AWS DataSync – The most important information

Transferring large amounts of data from on-premises to the cloud can be time-consuming and tricky, especially when using limited bandwidth or slow network speeds. Transferring and synchronizing data between cloud providers might be challenging too. Thankfully, AWS released the AWS DataSync service, which helps solve all these challenges quickly and easily.

This article will cover the most important information about AWS DataSync you need to know before considering using it. Let’s get started!

What is AWS DataSync?

AWS DataSync is an online data transfer service that makes it easy to automate moving and synchronizing data between on-premises storage systems and AWS storage services, such as Amazon S3, Amazon EFS, or FSx file systems.
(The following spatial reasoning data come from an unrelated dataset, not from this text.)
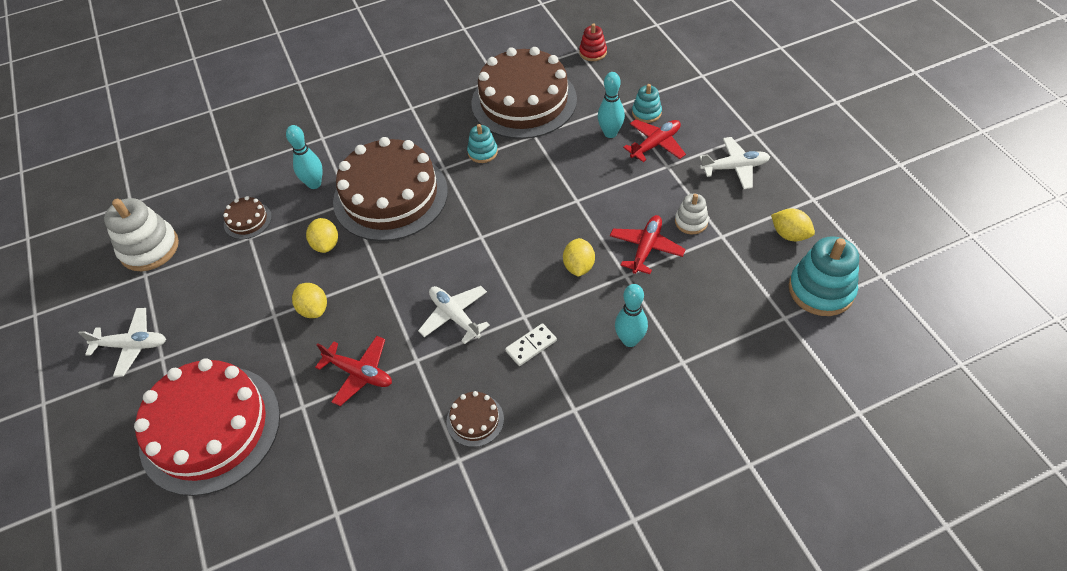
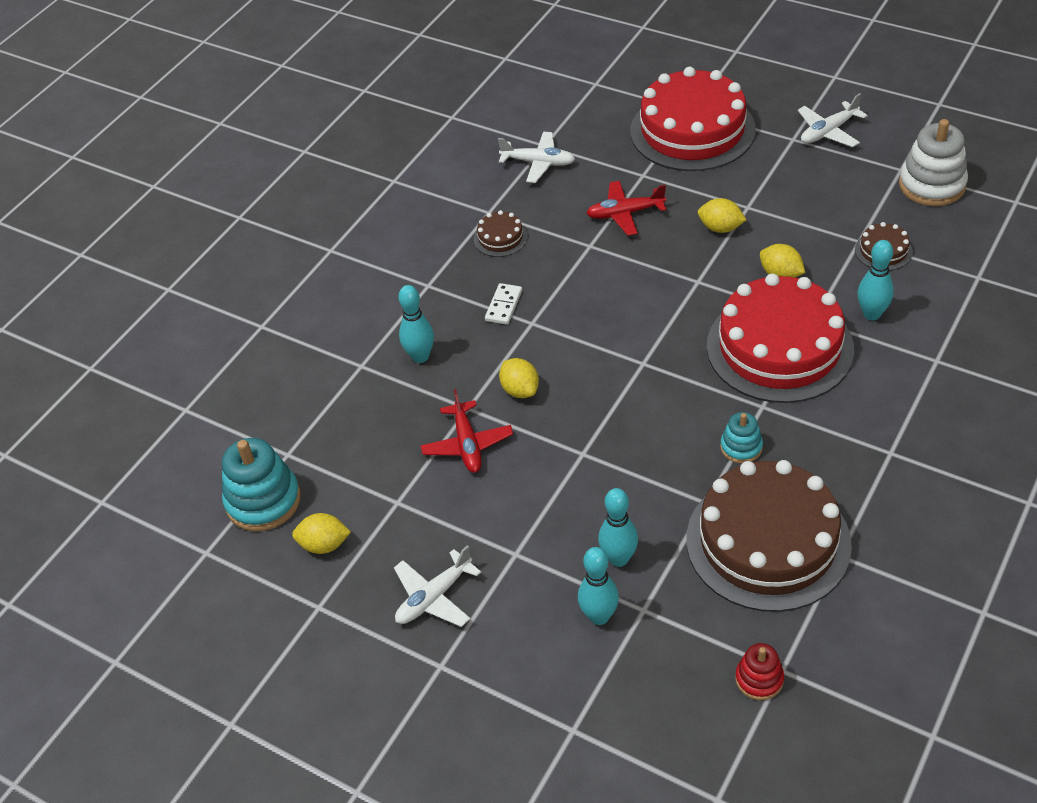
camera: 145 degrees right, 5 degrees down
brown cake [333,137,448,241] -> red cake [707,274,854,403]
white plane [418,286,490,344] -> white plane moved to [498,132,575,183]
red plane [623,119,686,162] -> none
turquoise stacking toy [632,84,662,123] -> turquoise bowling pin [578,547,619,625]
white stacking toy [675,194,709,234] -> none

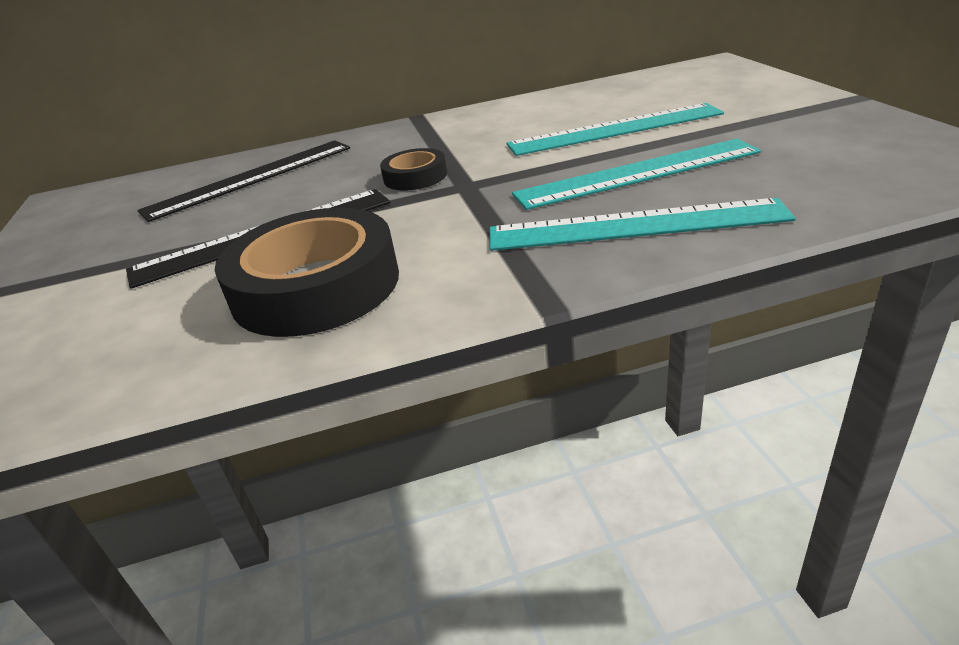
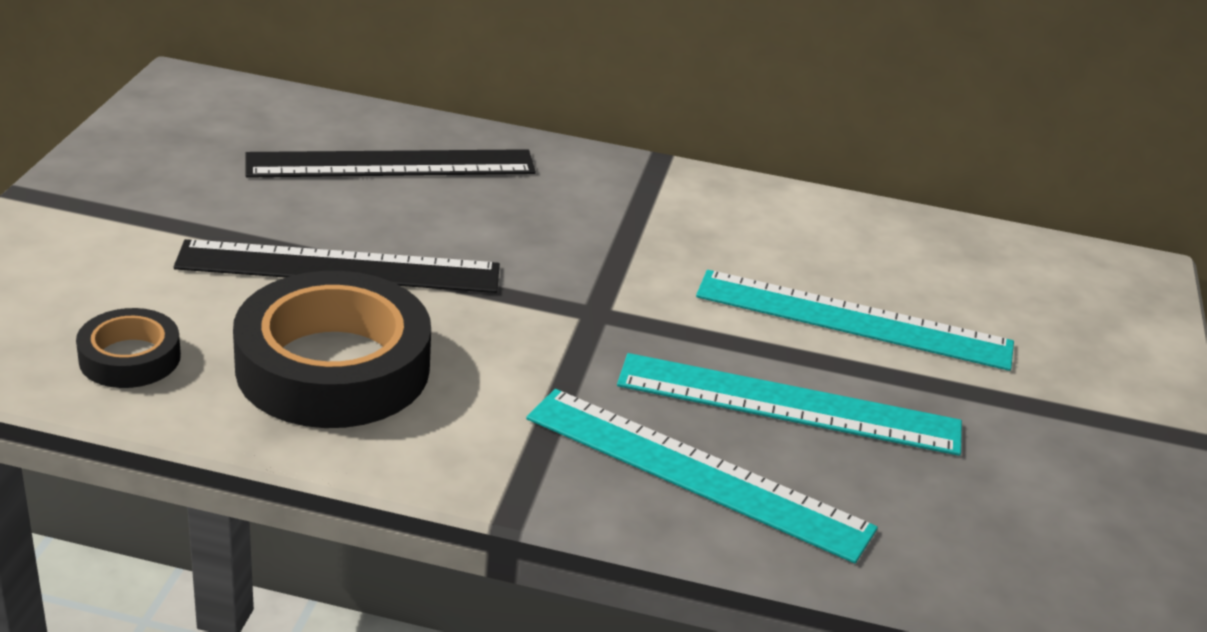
camera: 20 degrees right, 0 degrees up
black tape [380,148,447,190] -> black tape moved to [76,308,181,388]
It also facilitates faster and more secure data transfer in and out of AWS.

DataSync offers several features, including data integrity checks, automatic scheduling of transfers, encryption in transit, sync file systems across regions, and the ability to run multiple tasks simultaneously.

The concept is very simple: you install AWS DataSync Agent virtual machine and connect it to the shared file system using NFS or SMB protocols, and this virtual machine will write data to AWS or copy data from AWS.

AWS DataSync automatically encrypts your data and accelerates its transfer over the Wide Area Network (WAN), it performs automatic data integrity checks in transit and at rest.

DataSync seamlessly connects to AWS services such as Amazon Simple Storage Service (S3), Amazon FSx for Windows File Server, or Amazon Elastic File System (EFS) to transfer data and metadata to and from AWS.

DataSync supports data transfers to/from Hadoop Distributed File System (HDFS), Object storage systems, Google Cloud Storage buckets, and Azure Files.

Whenever DataSync can be used over the internet (VPN connection), it is recommended to use it via an AWS Direct Connect connection for large data transfers.

Features

AWS DataSync features include:

  • Supports NFS, SMB, HDFS file systems, Google Storage and Azure Files
  • Scheduled replication (hourly, daily, weekly)
  • DataSync Agent is required for replication
  • Data encryption
  • Data integrity checks

Requirements

AWS DataSync requirements are straightforward:

  • Deployed DataSync Agent
  • Network connectivity between the agent and the supported target storage system

Use Cases

AWS DataSync allows transferring of large amounts of data to and from AWS and can cover the following AWS DataSync use cases:

  • Data migration or replication from on-premises to AWS
  • Data replication from AWS to on-premises or another cloud provider
  • Data replication between AWS services, e.g., EFS to EFS, EFS to FSx, etc., through an EC2 instance

Additional use cases include:

  • Data migration
  • Archiving cold data
  • Data protection
  • Data movement for timely in-cloud processing

FAQ

What is the difference between DataSync and Storage Gateway?

DataSync is a data transfer service that uses agents to securely move data from on-premises to the AWS cloud or from the AWS cloud to on-premises or another cloud platform using NFS and SMB protocols. Storage Gateway is a hybrid-cloud storage appliance closely integrated with Amazon S3 to extend on-premises storage to the cloud seamlessly. Storage Gateway caches local storage operations and provides on-premises clients with iSCSI storage devices, SMB, and NFS shares.

What protocol does AWS DataSync use?

AWS DataSync transfers data from Network File System (NFS) and Server Message Block (SMB)-compatible file systems.